Arkansas wine refers to wine made from grapes grown in the U.S. state of Arkansas. Many of these wines are grown from traditional European wine grapes of the Vitis vinifera group such as Cabernet Sauvignon, Chardonnay, Pinot noir, and Riesling and also produces wine from its native grapes, Cynthiana and Muscadine.

==History==
Arkansas viticulture dates back to the 1880s when the first French Catholic settlers started commercial winemaking with Catholic Swiss-Germans, who immigrated to Altus, Arkansas and found the terroir ideal to grow grapes. One of these settlers was Jacob Post, who emigrated to the area in 1872 and his descendants are sixth generation winemakers. The four oldest running wineries in the state (Wiederkehr, Post, Mount Bethel and Cowie) are all located in Altus.

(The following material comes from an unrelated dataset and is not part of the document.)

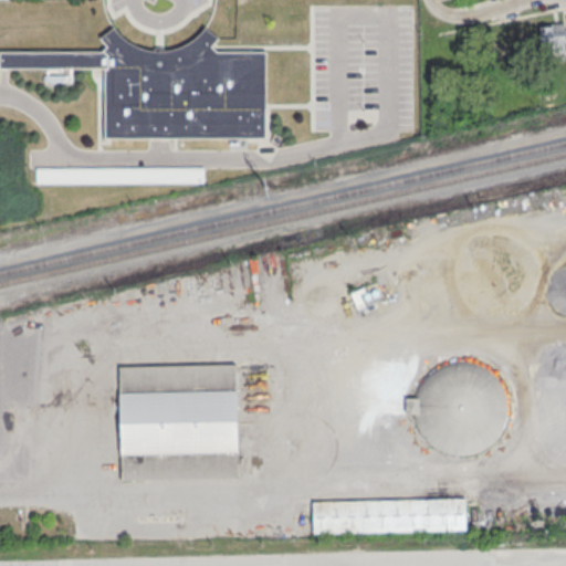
[(549,24),(563,24),(563,29),(565,29),(565,50),(564,51),(564,54),(551,54),(551,50),(538,50),(538,28),(549,28),(549,24)]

At one point Arkansas had 160 wineries and produced more wine and grapes than any other state. Prohibition in the United States reduced the wineries to only a few that remain today, and about half of Arkansas's counties remain dry.

==Present day==
As of 2025, there are at least fourteen wineries listed in Arkansas, and the state has three established American Viticultural Areas (AVA). The University of Arkansas has worked with the Post family for nearly a century to develop new grapes and harvesting technology. John Clark, a horticulture professor at the University of Arkansas, has worked for 20 years on grapes that can withstand Arkansas' natural problems, such as high humidity.